Miguel Ángel López Roldán. DAVID VS. GOLIAT en el Estado de Derecho

Miguel Ángel López Roldán, de  Daelex Abogados, se centra en su artículo de este mes en cómo la justicia se ha configurado como el gran garante de los derechos bancarios de los consumidores. Han sido los tribunales, a través de sus sentencias, los que han posibilitado acabar con cláusulas “manifiestamente” abusivas.

“Usted firmó estas condiciones y tiene que cumplirlas”. Compré una vivienda, firmé una hipoteca ante notario, y cuando empiezan a llegarme cargos de las cuotas del préstamo a mi cuenta bancaria en aplicación de unas cláusulas que me explicó someramente el director de la oficina de mi sucursal en un lenguaje tan técnico que quizás comprenda después de obtener un par de másters en economía, me doy cuenta que parecen abusivas. Acudo al banco para pedir explicaciones y la respuesta que obtengo es la frase con la cual comienza este artículo. Y si decidía acudir al juzgado para obtener una sentencia favorable, lo más probable era que la respuesta judicial fuera en el mismo sentido que argumentaba el banco.

Esta era una realidad inalterable hasta 2013, cuando una sentencia del Tribunal Supremo cambió el escenario. Las denominadas cláusulas suelo eran declaradas nulas por su falta de transparencia y de reciprocidad (la cláusula “techo” no podría aplicarse nunca por lo elevada que era). Pese a esta sentencia, los bancos no asumieron voluntariamente este cambio de criterio y miles de clientes tuvieron que acudir a los juzgados para obligarles a su cumplimiento, lo cual supuso un colapso de la administración de Justicia, así como la creación de Juzgados dedicados a resolver exclusivamente estos asuntos. Y así seguimos todavía 8 años después.

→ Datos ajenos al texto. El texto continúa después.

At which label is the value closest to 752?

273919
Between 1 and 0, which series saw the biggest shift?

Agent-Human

Esa sentencia abrió la puerta a estudiar todas las cláusulas que firmamos junto con la hipoteca y a comprobar que muchas de ellas son claramente abusivas. Así, una sentencia posterior declaró nula la cláusula que impone al hipotecado a asumir todos los gastos de la hipoteca. Actualmente, después de algunos cambios de criterio, se condena a los bancos a devolver el 100% de los gastos de tasación, registro y gestoría y el 50% de los gastos del notario (la posibilidad de reclamar la cuota del Impuesto sobre Actos Jurídicos Documentados fue un espejismo que duró dos días, hasta que el Tribunal Supremo se corrigió a sí mismo en 2018).

Pero aún hay más cláusulas manifiestamente abusivas, como el redondeo al alza del tipo de interés (nunca a la baja), la cláusula 360 (que supone pagar 5 o 6 días más de intereses cada año), las comisiones por descubierto (que cobran por unos servicios que no se prestan), la aplicación del IRPH como referencia para los tipos variables,…

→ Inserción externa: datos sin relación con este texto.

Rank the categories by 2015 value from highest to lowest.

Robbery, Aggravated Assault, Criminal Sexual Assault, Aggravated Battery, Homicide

Como consumidores tenemos unos derechos que podemos hacer valer en sede judicial, sin temor reverencial al banco, porque la justicia iguala las posiciones. Además, el resultado de estas reclamaciones suele llevar aparejada la condena en costas a la entidad bancaria, como no podía ser de otra manera, porque al omitir aplicar motu proprio la línea jurisprudencial marcada tanto por el Tribunal Supremo como por el Tribunal de Justicia de la Unión Europea, nos obligan a presentar demandas, sobrecargando los Juzgados con asuntos cuya resolución es más que previsible.